Um disco de metal pode virar uma ameaça orbital
Imagine um fragmento do tamanho de um disco de hóquei atingindo um satélite Starlink a 10 quilômetros por segundo. A energia cinética equivaleria a 2 quilogramas de TNT.
O satélite atingido poderia lançar dezenas de novos fragmentos em uma nuvem crescente. Outros satélites cruzariam essa região em minutos. Alguns precisariam desviar para evitar outra colisão.
Esse tipo de cenário preocupa porque empresas continuam lançando megaconstelações em órbita baixa. Cada novo satélite exige coordenação, rastreamento e capacidade de desvio.
O Relógio CRASH chegou ao valor a 2,5 dias em maio. Isso não significa uma colisão marcada para esse prazo. Significa que a margem de segurança depende cada vez mais de manobras e sistemas ativos.
Lixo espacial também nasce de explosões
De acordo com o Phys, satélites se fragmentam por vários motivos. Alguns explodem internamente, como aconteceu com o Starlink 34343 em março de 2026.
Outros colidem com detritos ou meteoroides.

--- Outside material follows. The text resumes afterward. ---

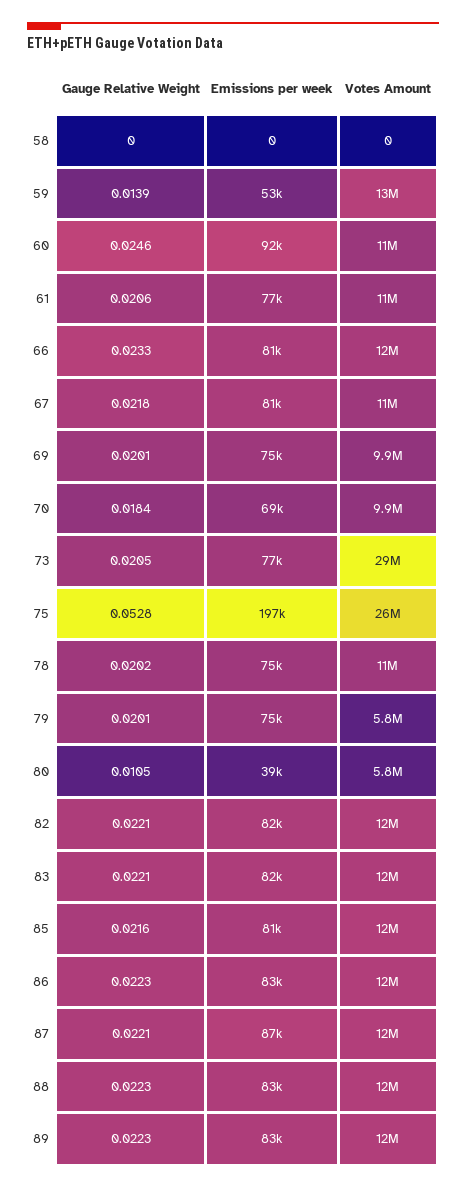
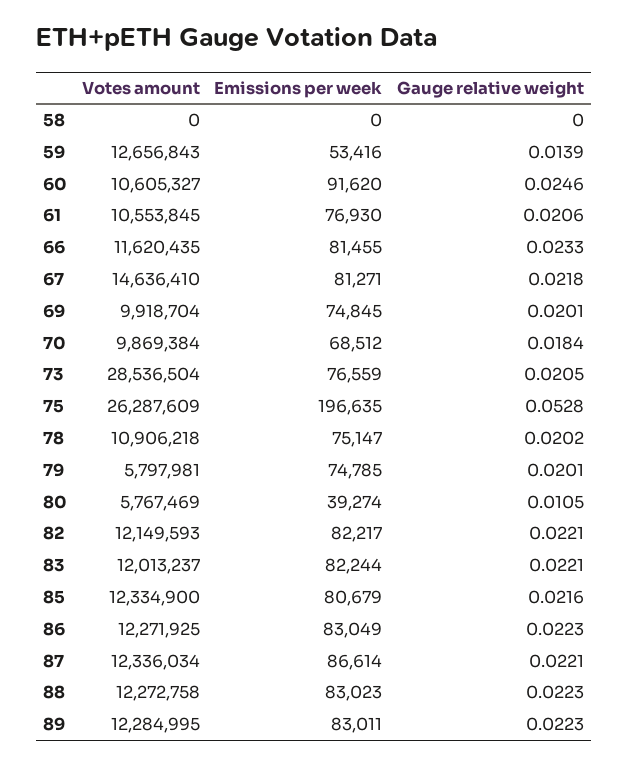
Votes Amount, 67: 11000000 -> 14636410

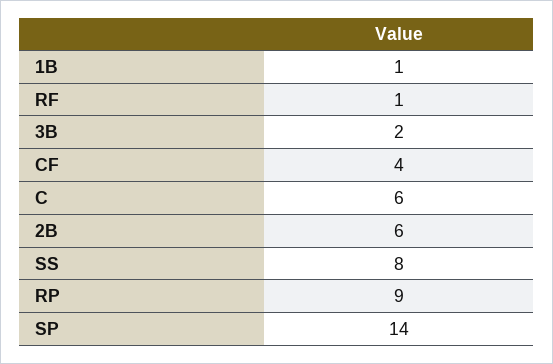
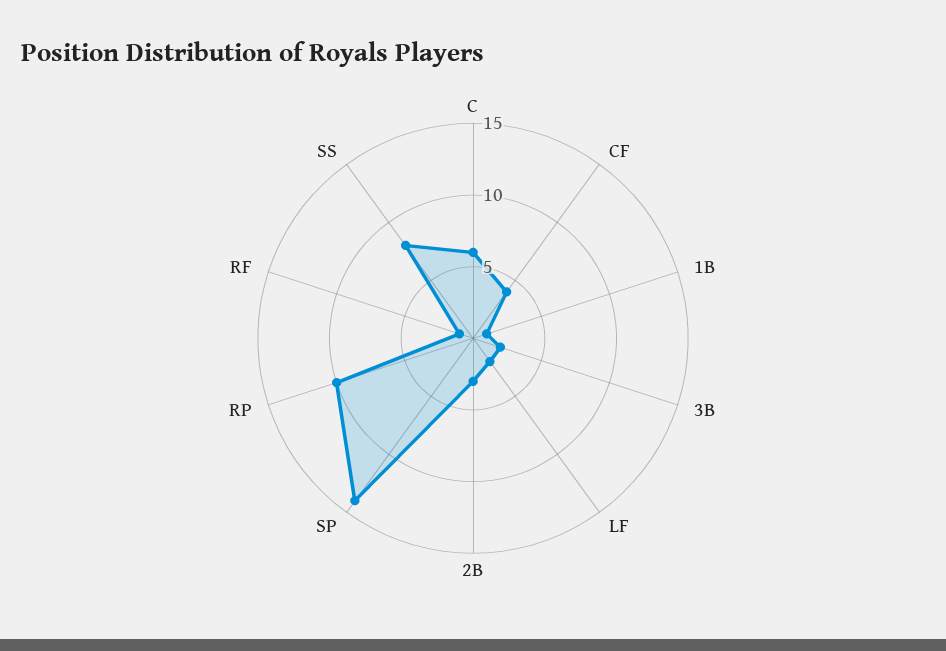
2B: 6 -> 3
RP: 9 -> 10
LF: none -> 2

Também existem fragmentações intencionais, como no teste russo de arma antissatélite em 2021.
Após uma colisão, radares terrestres coletam dados e enviam alertas a empresas e governos. Mesmo assim, catalogar metade dos fragmentos pode levar cerca de 100 dias.
Esse atraso cria incerteza operacional. Enquanto a nuvem de detritos cresce e se espalha, satélites próximos precisam calcular riscos com informação incompleta.
A órbita baixa já tem objetos demais
Hoje, mais de 10 mil satélites Starlink orbitam a Terra. Outros 5 mil satélites também ocupam a região acima de nossas cabeças.
Há dezenas de milhares de grandes fragmentos com órbitas bem medidas. Satélites com propulsão costumam desviar desses objetos.
O problema maior está em mais de 1 milhão de fragmentos potencialmente letais pequenos demais para rastreamento.
Desvios já acontecem a cada dois minutos
A última colisão entre satélites aconteceu em 2009. O Iridium 33 atingiu o Cosmos 2251, já inativo, a 770 quilômetros de altitude.
Hoje há quase 20 vezes mais satélites em órbita. A ausência de novas colisões diretas depende de projeto orbital, manobras, prevenção e alguma sorte.
Na megaconstelação Starlink, um satélite faz uma manobra de desvio aproximadamente a cada dois minutos. Em 2025, isso somou cerca de 300 mil manobras.
A regra atual aciona desvios quando a probabilidade calculada de colisão supera 1 em 30 milhões. É uma margem conservadora, mas a taxa de manobras cresce com novos lançamentos.